MN GOP Wants Voter ID on November Ballot

By KBJR News 1

January 31, 2012 Updated Jan 31, 2012 at 10:50 PM CDT

St. Paul, MN (Northland's NewsCenter) -- Minnesotans may soon decide whether voters must show a valid photo identification before casting their ballots.

Republican leaders in Minnesota's legislature are once again taking up the issue of Voter ID this time presenting it as a constitutional amendment.

But as LeAnn Wallace reports some say the bill would do more harm than good.

Minnesotans head out in droves to the polls each November to exercise their right to vote.

But that right may soon require a little extra work for some if lawmakers in St. Paul pass a Voter ID referendum.

"Basically Voter ID is about suppressing voters, about suppressing voter turnout. It's designed to make sure certain kind of people don't vote," said Wy Spano, political analyst.

If the bill passes all voters would be required to present a valid government issued photo ID at the polls.

"Basically what we're saying is senior citizens who can't drive anymore for instance and don't have drivers license can't vote."

Republicans introduced the bill last year, saying it's a simple concept that'll ensure voter integrity.

"Very simple, very easy, you walk in, take out your wallet, you produce your photo ID, you say I am who I am, and then you vote," said Rep. Kurt Zellers, R - House Speaker.

Last year, Governor Mark Dayton vetoed the bill. But the governor is not allowed to interfere with a constitutional amendment.
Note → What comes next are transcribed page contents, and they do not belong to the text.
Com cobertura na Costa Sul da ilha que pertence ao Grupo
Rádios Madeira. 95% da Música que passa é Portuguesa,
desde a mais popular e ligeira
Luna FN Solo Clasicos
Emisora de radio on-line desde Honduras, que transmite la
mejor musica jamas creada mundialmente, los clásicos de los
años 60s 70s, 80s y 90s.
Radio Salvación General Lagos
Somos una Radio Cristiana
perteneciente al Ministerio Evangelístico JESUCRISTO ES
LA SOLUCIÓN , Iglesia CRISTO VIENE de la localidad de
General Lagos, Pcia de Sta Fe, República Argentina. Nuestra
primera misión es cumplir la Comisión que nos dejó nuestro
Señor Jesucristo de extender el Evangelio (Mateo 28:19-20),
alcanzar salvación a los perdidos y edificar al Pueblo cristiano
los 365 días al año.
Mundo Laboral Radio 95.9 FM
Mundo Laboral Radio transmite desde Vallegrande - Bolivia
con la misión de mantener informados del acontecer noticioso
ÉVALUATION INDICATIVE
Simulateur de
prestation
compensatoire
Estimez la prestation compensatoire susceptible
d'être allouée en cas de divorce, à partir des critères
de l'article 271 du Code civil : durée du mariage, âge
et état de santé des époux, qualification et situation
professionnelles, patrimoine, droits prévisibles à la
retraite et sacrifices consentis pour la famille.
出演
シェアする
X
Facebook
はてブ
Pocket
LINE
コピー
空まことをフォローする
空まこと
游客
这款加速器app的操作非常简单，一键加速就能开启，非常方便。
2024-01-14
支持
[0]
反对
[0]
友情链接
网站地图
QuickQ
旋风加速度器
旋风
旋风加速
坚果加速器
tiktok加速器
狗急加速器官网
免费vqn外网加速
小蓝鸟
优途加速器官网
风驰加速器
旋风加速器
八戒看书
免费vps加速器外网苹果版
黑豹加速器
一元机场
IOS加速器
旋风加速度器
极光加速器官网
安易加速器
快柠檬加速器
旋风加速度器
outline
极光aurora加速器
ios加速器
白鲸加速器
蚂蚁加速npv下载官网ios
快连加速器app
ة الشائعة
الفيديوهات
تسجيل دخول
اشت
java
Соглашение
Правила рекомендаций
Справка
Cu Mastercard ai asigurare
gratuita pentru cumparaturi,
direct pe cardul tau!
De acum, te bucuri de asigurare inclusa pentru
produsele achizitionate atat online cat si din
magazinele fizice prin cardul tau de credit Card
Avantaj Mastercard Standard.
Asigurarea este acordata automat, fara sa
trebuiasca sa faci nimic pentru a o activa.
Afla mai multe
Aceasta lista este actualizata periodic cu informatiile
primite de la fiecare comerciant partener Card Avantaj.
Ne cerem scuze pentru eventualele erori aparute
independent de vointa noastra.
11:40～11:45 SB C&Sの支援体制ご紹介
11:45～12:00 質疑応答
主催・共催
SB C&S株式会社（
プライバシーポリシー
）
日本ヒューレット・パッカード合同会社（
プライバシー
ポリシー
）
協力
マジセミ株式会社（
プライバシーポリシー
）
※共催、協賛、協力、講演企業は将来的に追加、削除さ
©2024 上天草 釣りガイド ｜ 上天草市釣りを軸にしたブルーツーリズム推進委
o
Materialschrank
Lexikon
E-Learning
If the measure passes the legislature, a voter ID amendment would show up on ballots this November for Minnesota voters to decide.

"If we're going to do constitutional amendments, let's do constitutional amendments that help people and not attack people," said Rep. Tom Rukavina DFL - Virginia.

The American Association of Retired People has come out publicly saying Voter ID legislation puts older people's right to vote at risk.

Another constitutional amendment already set to appear on ballots this November is whether to constitutionally define marriage as only the union of a man and woman.